“RaaS and Ginseng: The Resource as a Service Cloud”

Fri Feb 12, 2016 3:00 PM

Location: A.V. Williams Building, Room 2120

Assaf Schuster
Professor, Computer Science Department, Technion – Israel Institute of Technology

Cloud providers, such as Amazon EC2, would like to have satisfied clients. Who wouldn’t? However, in order to maximize their marginal profit, they have to fit the clients on as few machines as possible.

One way providers can maximize clients’ satisfaction while making best use of the resources is by renting precious physical memory to those clients who value it the most. But real-world cloud clients are selfish; they will only tell their providers the truth about how much they value memory when it is in the clients’ best interest to do so. Howthen, can cloud providers allocate memory efficiently to those (selfish) clients?

We present Ginseng, the first market-driven cloud system that solves this problem, allocating memory efficiently precisely to those cloud clients who value it the most. Ginseng, built using the KVM hypervisor and libvirt, achieves a 6.2x-15.8x improvement (83 percent-100 percent of the optimum) in aggregate client satisfaction. Time-permitting, we will also describe similar results for the allocation of other resources, currently under submission for publication.

Assaf Schuster is a professor in the Computer Science Department at the Technion – Israel Institute of Technology.

He is an ACM fellow and a world-renowned expert on distributed and scalable data mining, big data technologies analytics and prediction, cybersecurity and system vulnerabilities, privacy preserving, cloud resource management and more.

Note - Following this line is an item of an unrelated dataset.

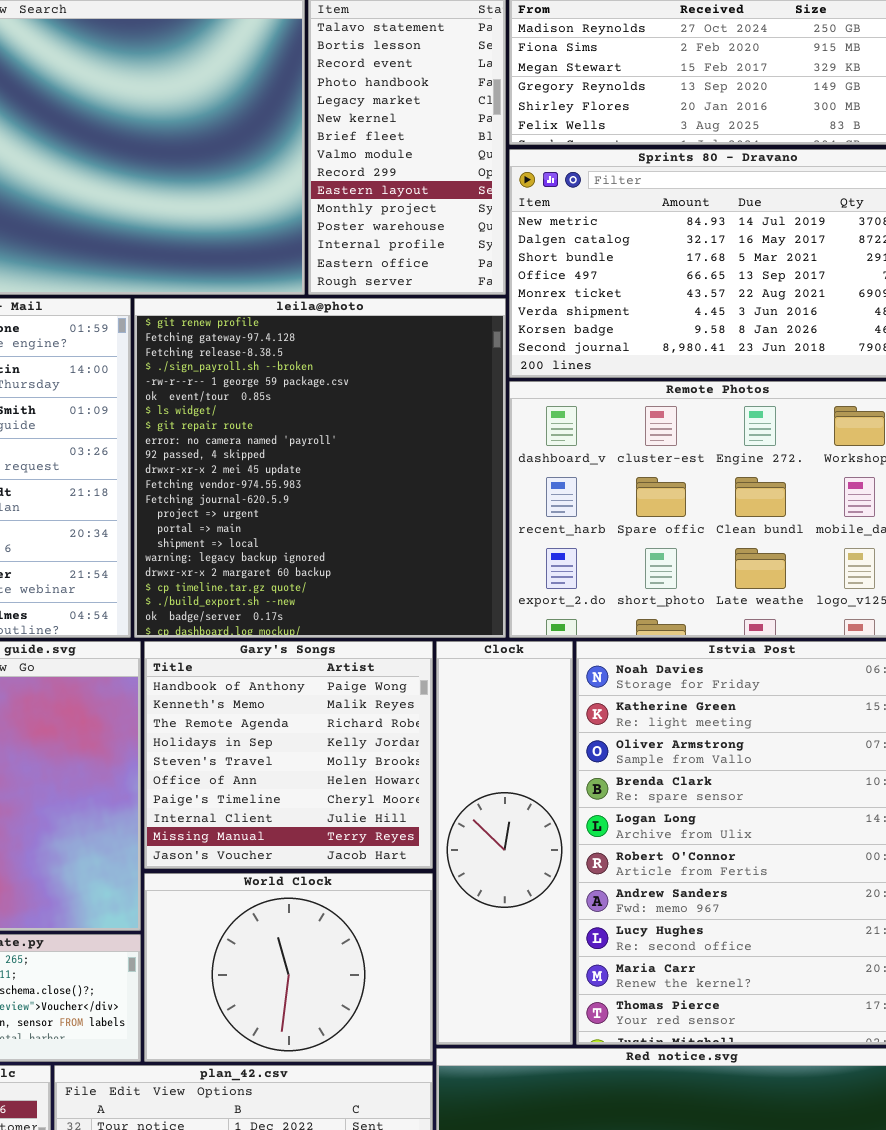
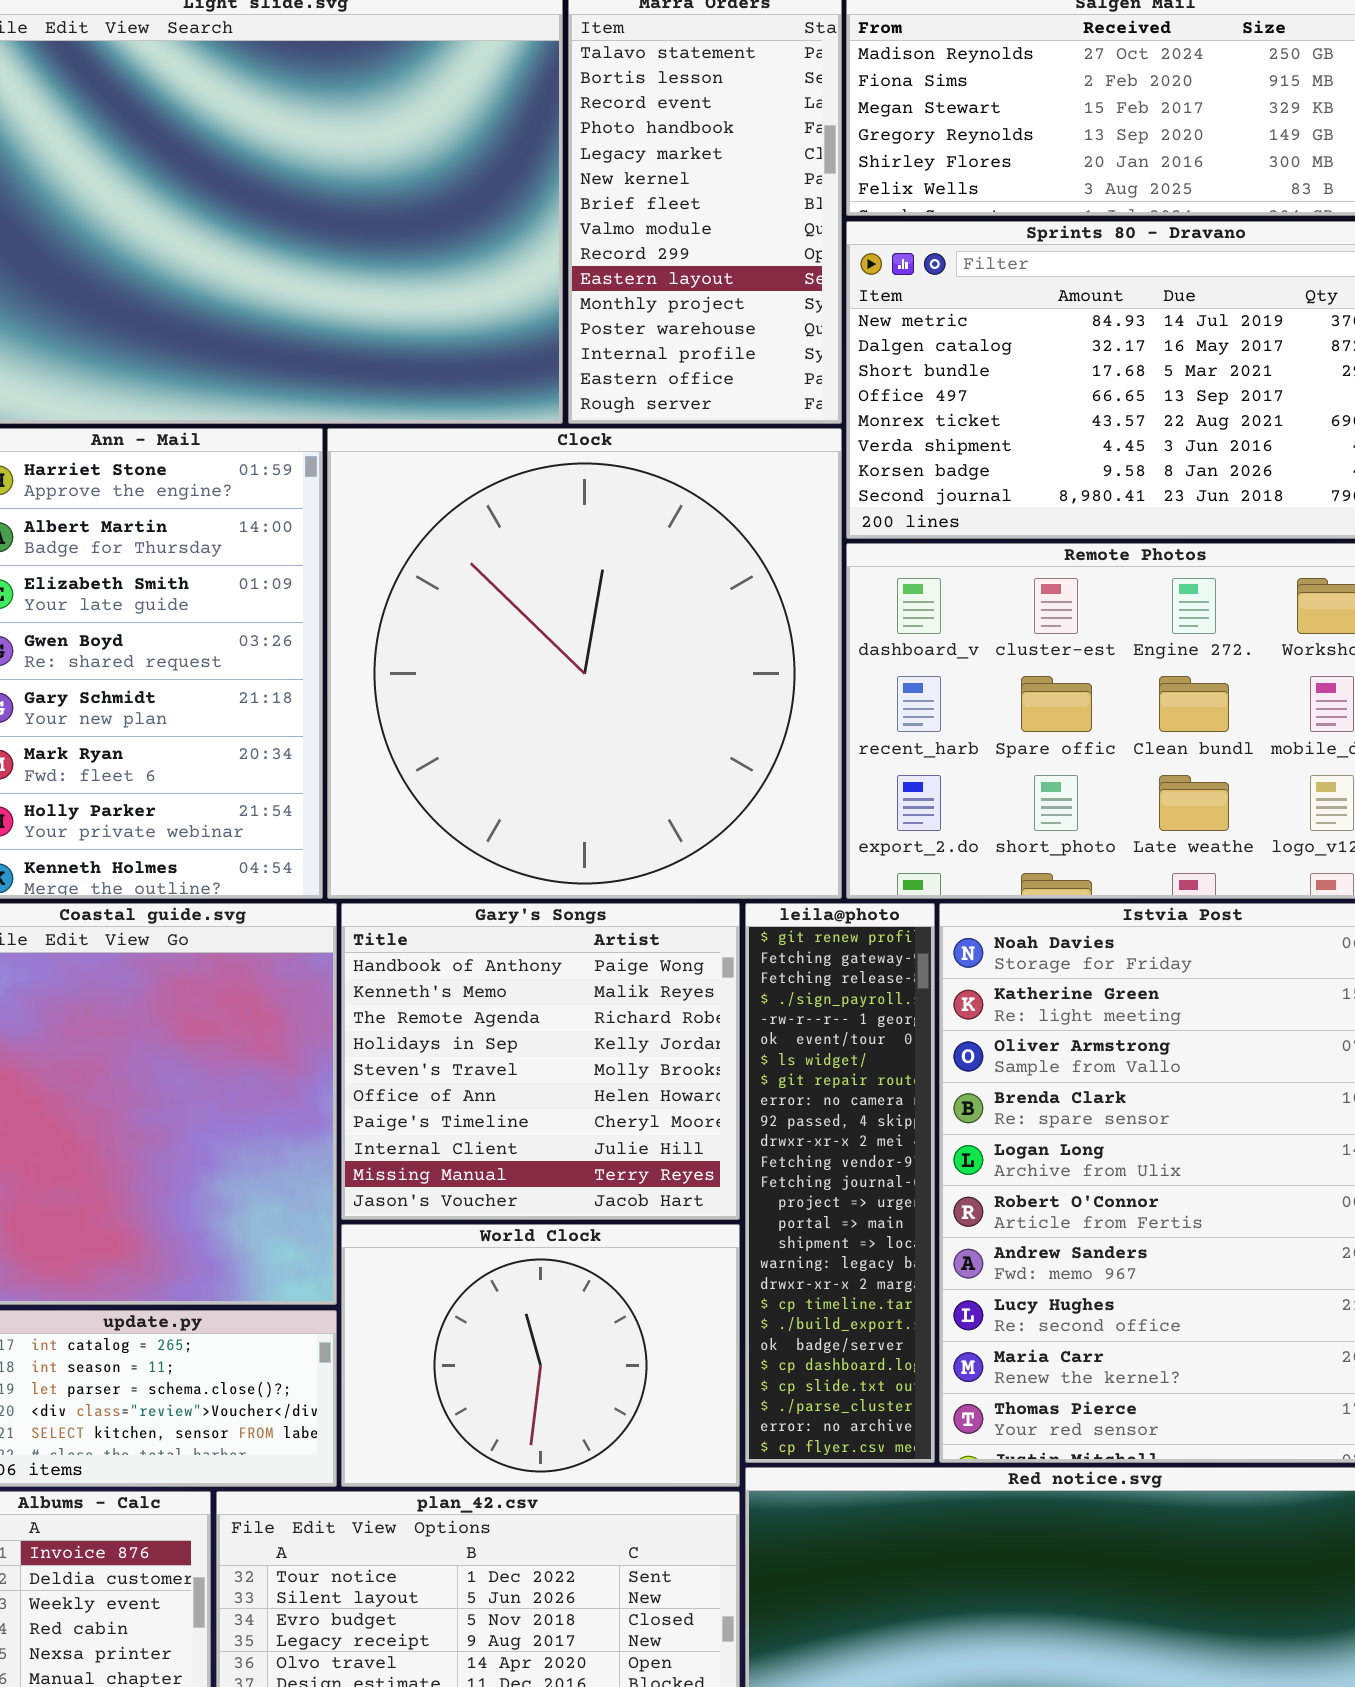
leila@photo: [134,298,506,638] -> [745,903,935,1463], moved, resized
Clock: [436,641,573,1045] -> [327,428,842,899], moved, resized

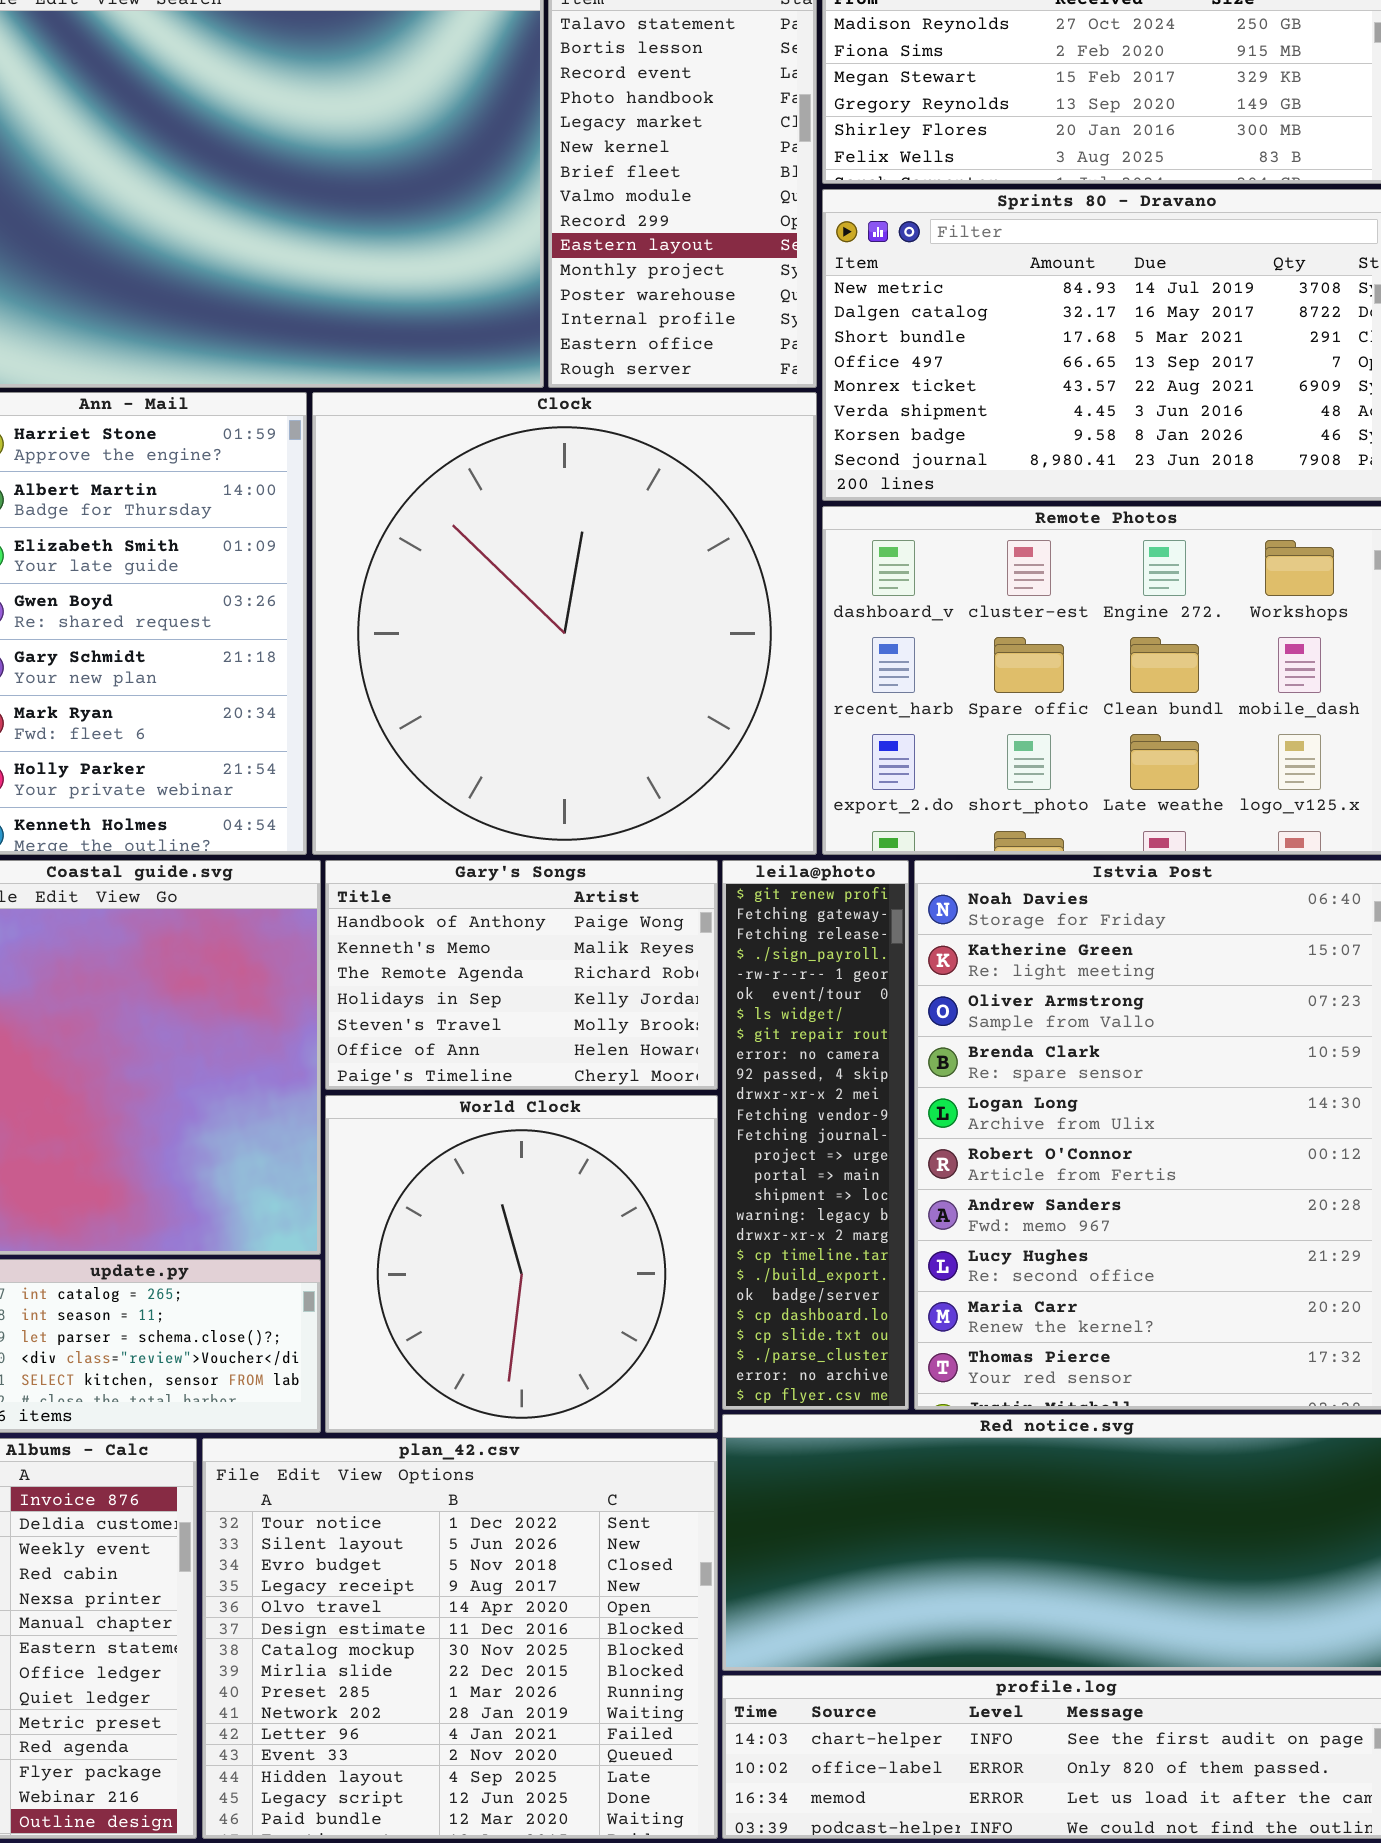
Gary's Songs: [341,903,740,1220] -> [325,860,718,1090], resized
World Clock: [341,1224,740,1487] -> [325,1095,718,1433], resized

Schuster has published more than 200 papers in highly selective conferences and journals, some of which have won prestigious awards.

He has consulted leading high tech companies, such as IBM, HP, Microsoft, and Verint. He participated in the bumpy journey of quite a few startups, some of which were successful.

Schuster’s research group is well-known for its contributions to the field of big data and scalable, real-time knowledge discovery in distributed data streams.